Iguanas in particular have become extremely popular, almost a million of them are imported into the United States every year. The CDC believes that if educational programs are ineffective, then the sale of other reptiles should be restricted as they are for turtles. There are roughly 93,000 cases of salmonella poisoning a year that are attributable to contact with pet reptiles or amphibians. Most of these cases are infants, young children, and immunocompromised people, and in these high-risk populations the infections can lead to serious complications such as septicemia and meningitis.
Reptiles are not the only problem. In April 1999 the Missouri Department of Health found a cluster of people, 40 of them, who had come down with salmonella infections, all of them serotype tymphimurium. Ninety-seven percent of them, they discovered, were exposed to chicks, ducklings, or young turkeys. The ones who washed their hands after handling the young birds got sick less than those who didn’t.
The next month, 21 people in Michigan also came down with salmonellosis, they were of various ages and both sexes, and the serotype in all of them was the same: infantis. In addition to their symptoms of diarrhea, fever, and vomiting, they also had in common the fact that they had handled chicks, ducklings, or other fowl just before falling ill.
By September, the CDC had determined that all of the infected fowl had come from one hatchery that was shipping 100,000 birds a week, mostly for raising in backyards for egg and meat production. Sometimes, especially during the Easter season, people get ducklings or chicks as pets, these animals probably don’t make great pets in any case, and keeping them in the house is especially ill-advised if there is a child under five or an immunocompromised person living there.

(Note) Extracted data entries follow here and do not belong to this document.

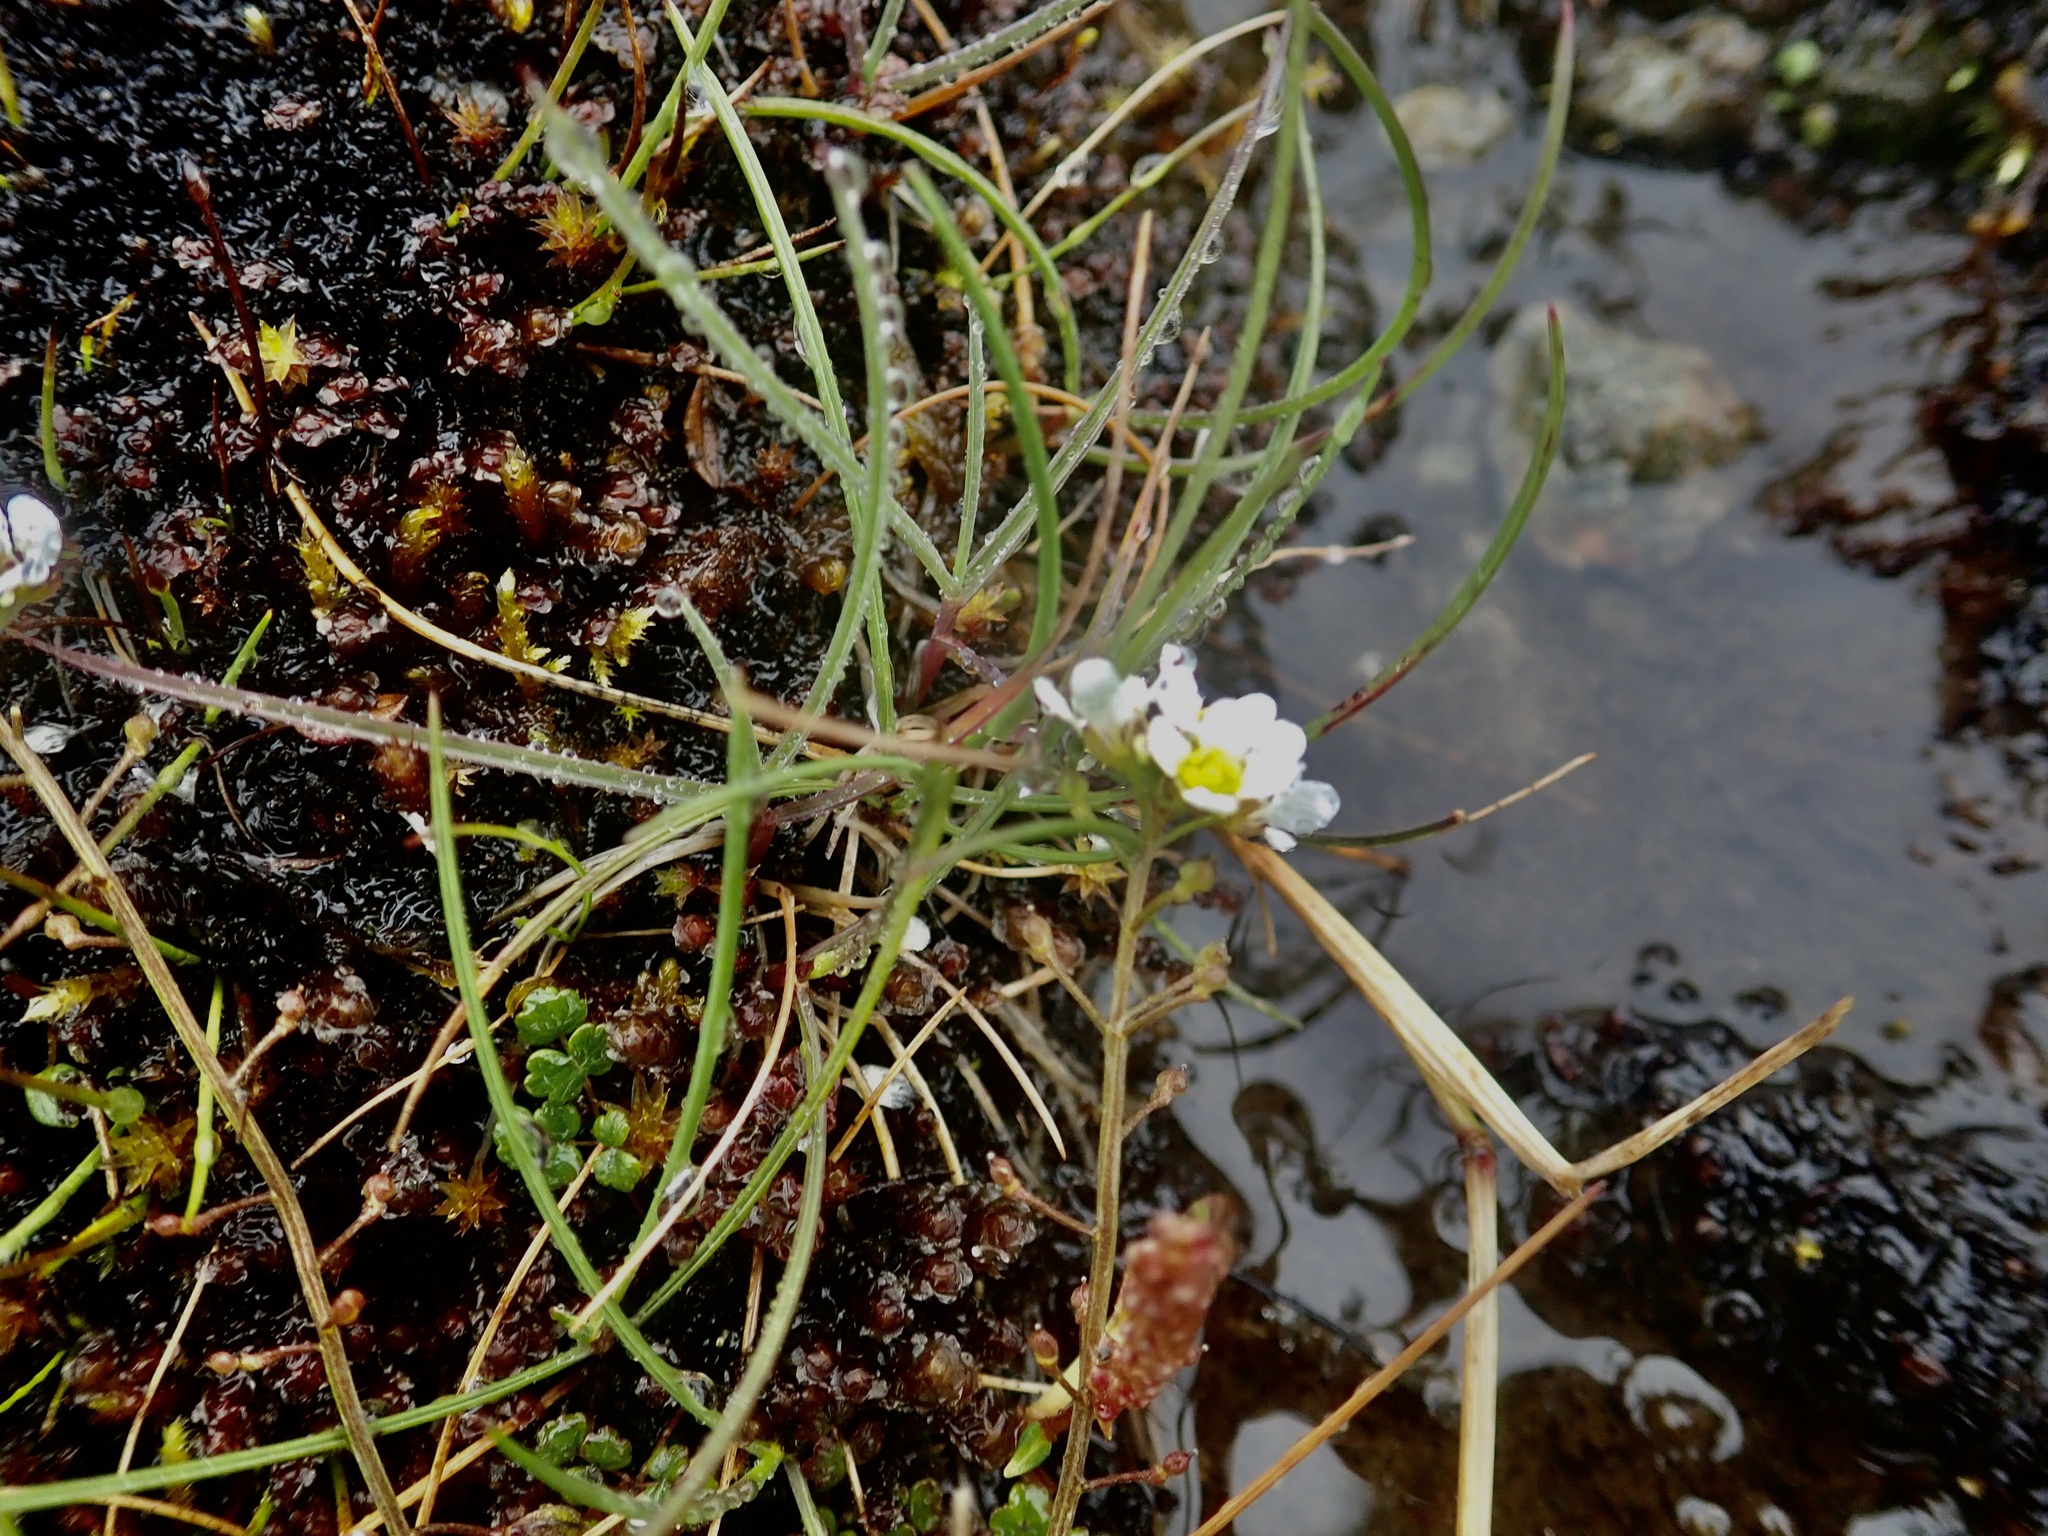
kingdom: Plantae
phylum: Tracheophyta
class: Magnoliopsida
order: Brassicales
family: Brassicaceae
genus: Cochlearia
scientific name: Cochlearia micacea
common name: Mountain scurvygrass
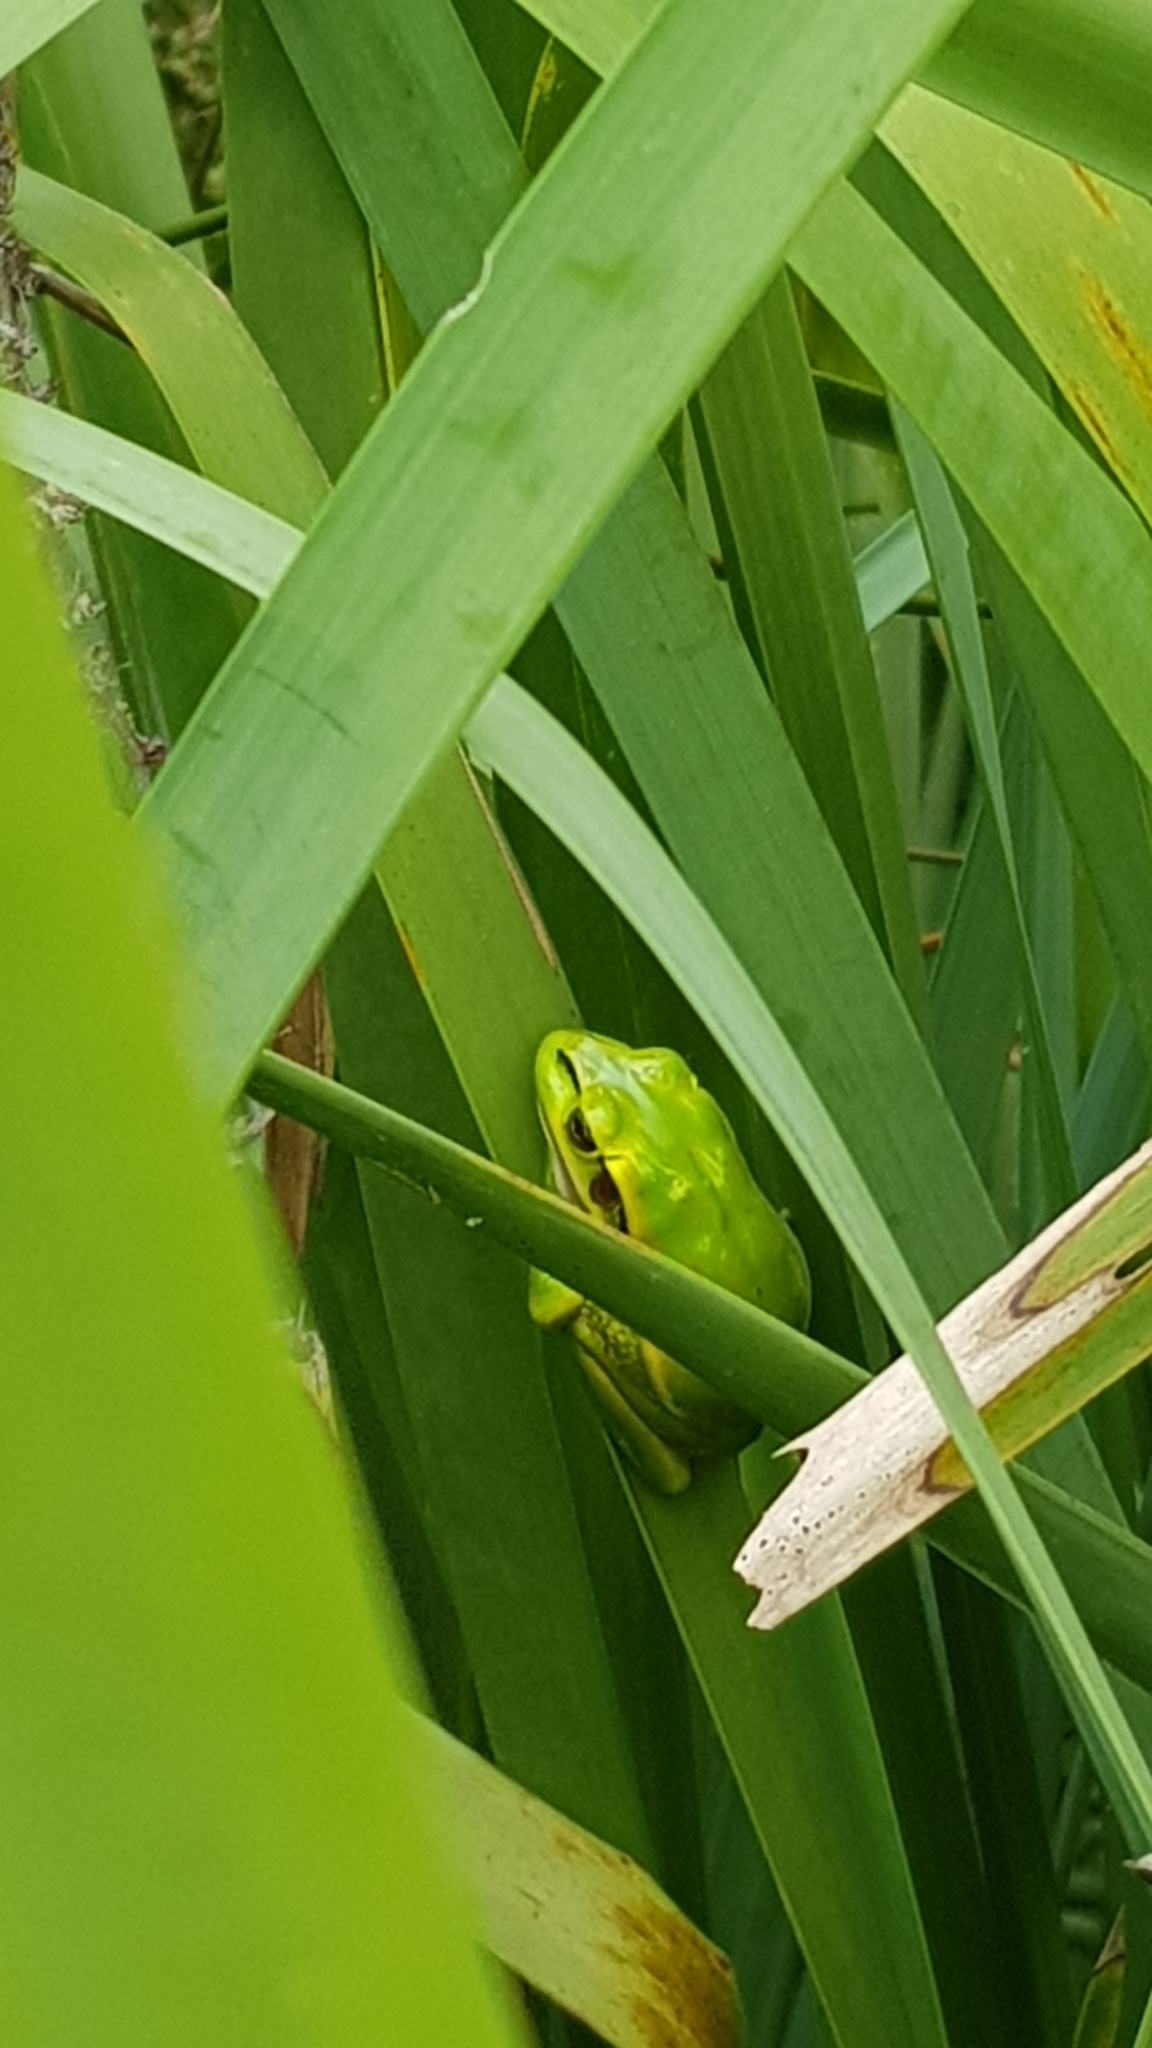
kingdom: Animalia
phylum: Chordata
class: Amphibia
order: Anura
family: Pelodryadidae
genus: Ranoidea
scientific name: Ranoidea aurea
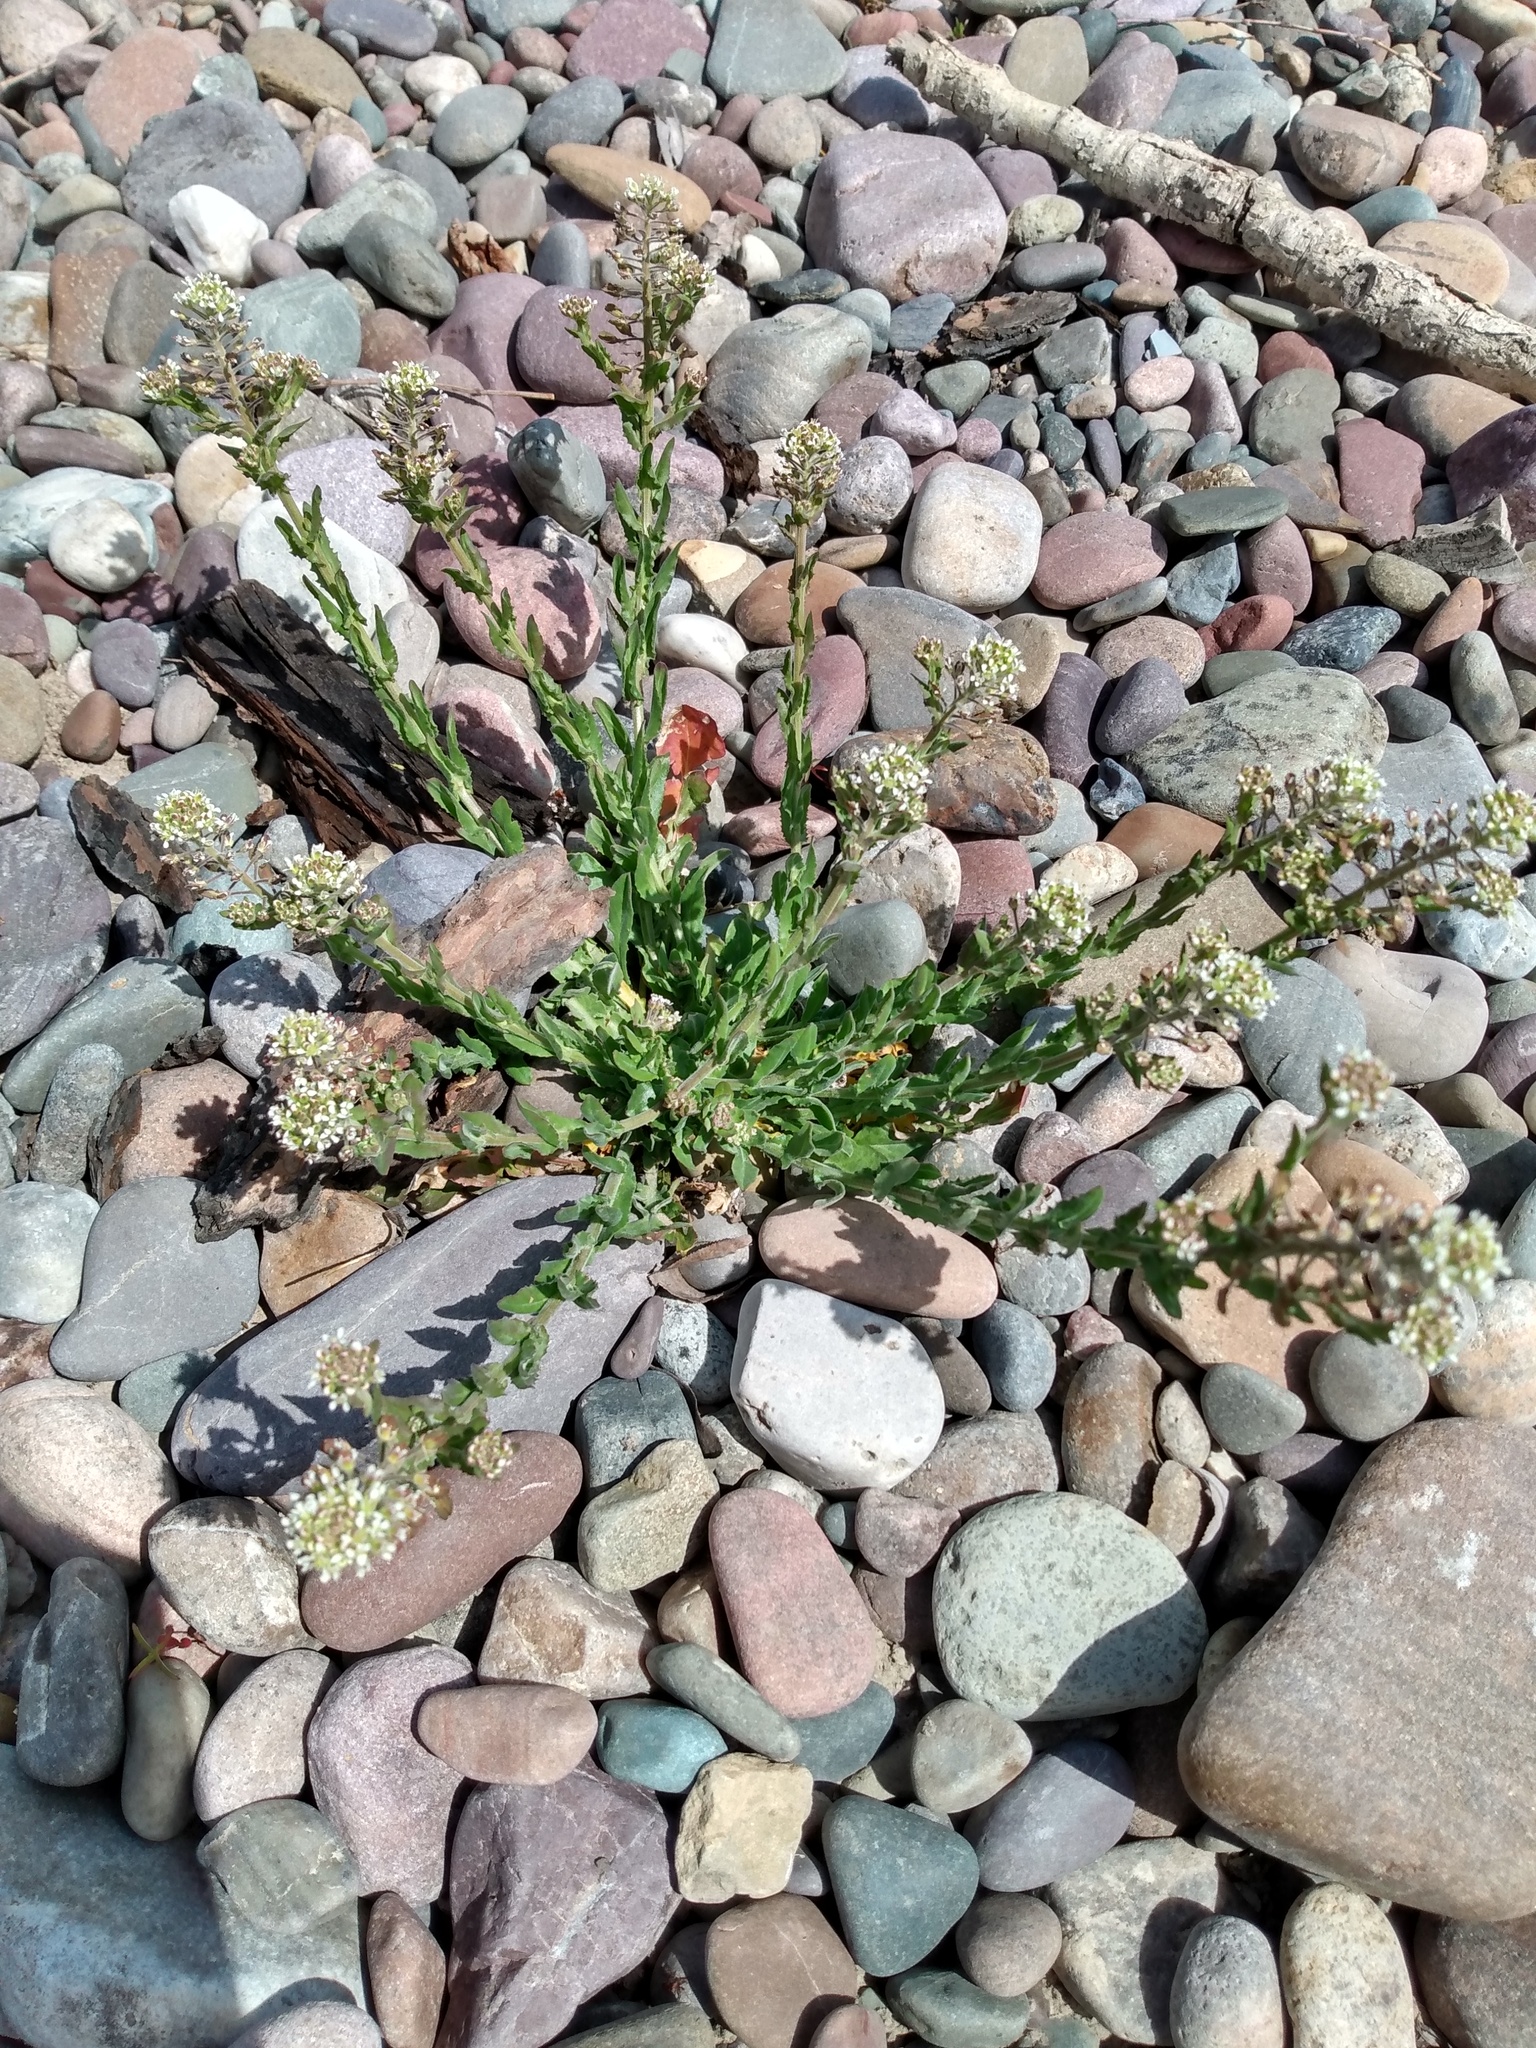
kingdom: Plantae
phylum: Tracheophyta
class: Magnoliopsida
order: Brassicales
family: Brassicaceae
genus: Lepidium
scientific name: Lepidium campestre
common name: Field pepperwort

You’re going to read about some pretty nasty things you can catch from the pets you love, so we should say before going any further that we like animals. We have pets, and we’ve had many different ones over the years. And although research in the matter is still in its infancy, there are some studies that suggest that having pets can reduce stress and actually enhance health. But it is our unpleasant duty to inform you that not all of them are as sanitary as we might like them to be.
It doesn’t end with reptiles and chicks, either. Parrots and parakeets, cats and dogs, ferrets, wild animals in petting zoos, they all can carry diseases and transmit them to humans. But don’t give up your pets yet.